▶ Try it
Pick out every line of the material below that contains the word "hadica" and copy each one.

▶ Data to process
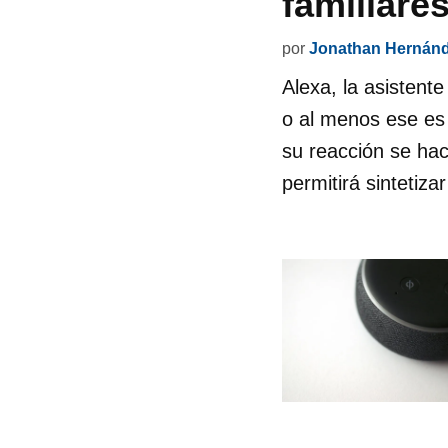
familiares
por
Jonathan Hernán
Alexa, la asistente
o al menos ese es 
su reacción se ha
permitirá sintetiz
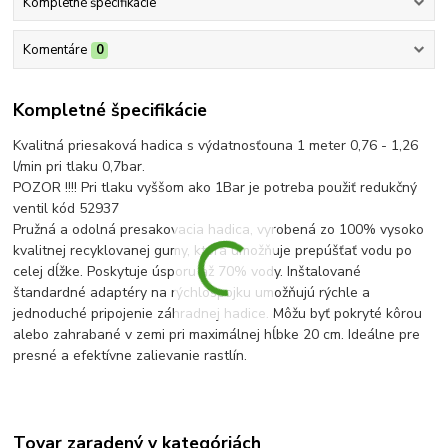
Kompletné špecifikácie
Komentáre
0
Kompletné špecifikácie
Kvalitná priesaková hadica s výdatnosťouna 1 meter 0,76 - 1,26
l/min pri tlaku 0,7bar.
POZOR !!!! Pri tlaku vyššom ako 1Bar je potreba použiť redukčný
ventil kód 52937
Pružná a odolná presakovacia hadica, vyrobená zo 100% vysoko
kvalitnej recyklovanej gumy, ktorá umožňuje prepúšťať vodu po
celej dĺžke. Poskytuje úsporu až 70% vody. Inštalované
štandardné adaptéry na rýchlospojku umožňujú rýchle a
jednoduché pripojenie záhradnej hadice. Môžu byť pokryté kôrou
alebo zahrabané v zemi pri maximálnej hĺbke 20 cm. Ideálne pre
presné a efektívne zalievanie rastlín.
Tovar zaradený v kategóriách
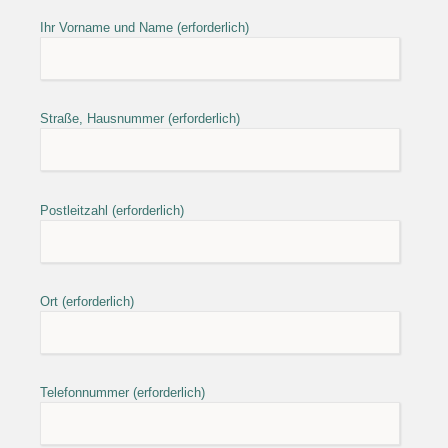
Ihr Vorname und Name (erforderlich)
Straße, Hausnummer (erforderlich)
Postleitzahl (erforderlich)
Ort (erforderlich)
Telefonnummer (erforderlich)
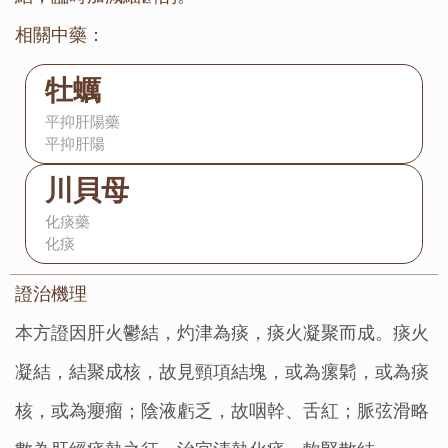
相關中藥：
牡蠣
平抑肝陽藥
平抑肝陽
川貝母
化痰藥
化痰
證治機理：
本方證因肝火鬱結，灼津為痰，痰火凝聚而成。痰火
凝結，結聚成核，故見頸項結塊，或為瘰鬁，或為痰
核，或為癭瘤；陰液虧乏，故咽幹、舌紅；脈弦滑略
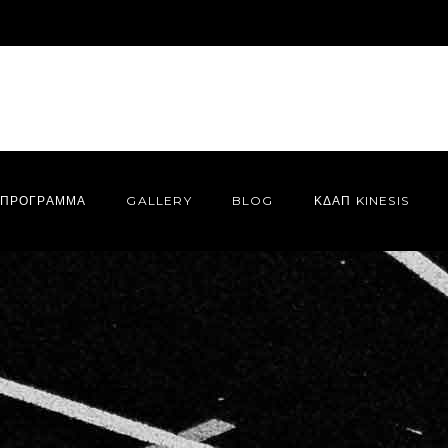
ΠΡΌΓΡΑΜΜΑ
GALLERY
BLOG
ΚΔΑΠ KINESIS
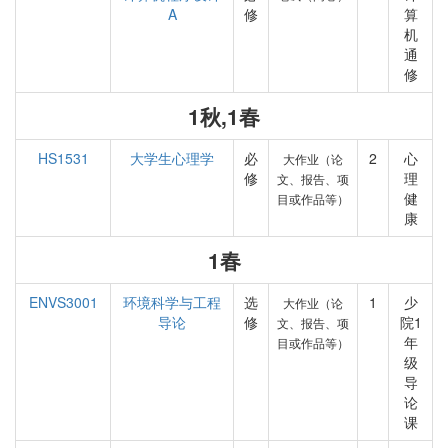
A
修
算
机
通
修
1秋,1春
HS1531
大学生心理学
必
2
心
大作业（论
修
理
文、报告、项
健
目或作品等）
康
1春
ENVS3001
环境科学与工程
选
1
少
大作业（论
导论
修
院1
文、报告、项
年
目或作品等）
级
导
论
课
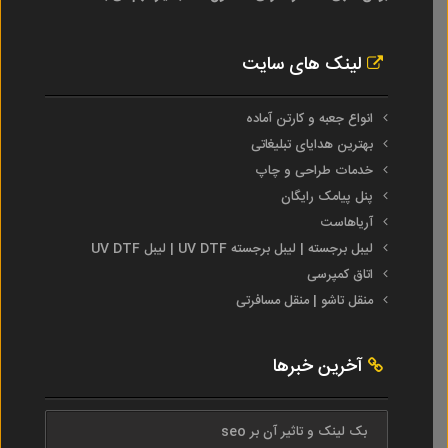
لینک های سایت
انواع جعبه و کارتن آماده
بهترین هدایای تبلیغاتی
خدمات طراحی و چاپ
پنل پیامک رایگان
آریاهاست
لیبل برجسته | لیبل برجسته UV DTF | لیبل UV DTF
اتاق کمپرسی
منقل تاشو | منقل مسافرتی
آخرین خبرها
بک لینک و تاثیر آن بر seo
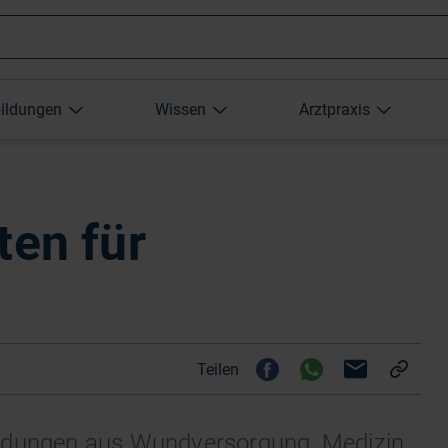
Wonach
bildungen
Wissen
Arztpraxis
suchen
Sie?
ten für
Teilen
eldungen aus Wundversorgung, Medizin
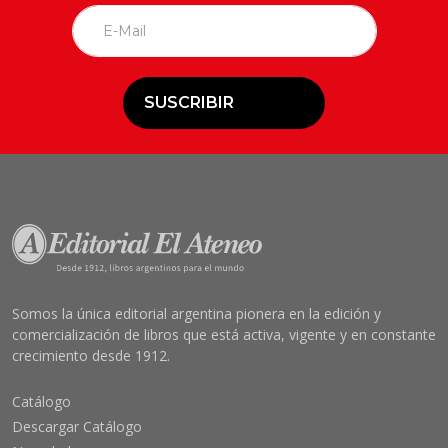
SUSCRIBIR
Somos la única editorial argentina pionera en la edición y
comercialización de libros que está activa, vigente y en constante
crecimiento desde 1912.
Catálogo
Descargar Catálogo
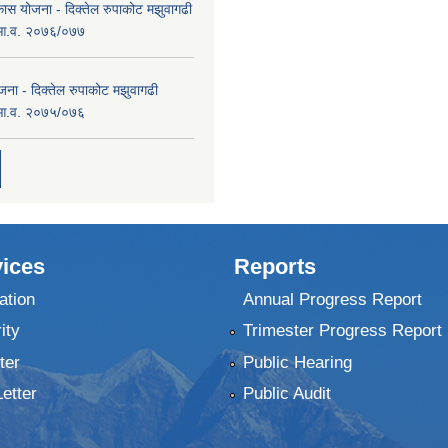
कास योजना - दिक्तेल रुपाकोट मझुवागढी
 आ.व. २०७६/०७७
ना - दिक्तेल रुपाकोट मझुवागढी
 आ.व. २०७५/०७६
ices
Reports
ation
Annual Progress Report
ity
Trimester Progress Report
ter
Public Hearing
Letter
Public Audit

▶ Task response
Kvalitná priesaková hadica s výdatnosťouna 1 meter 0,76 - 1,26
Pružná a odolná presakovacia hadica, vyrobená zo 100% vysoko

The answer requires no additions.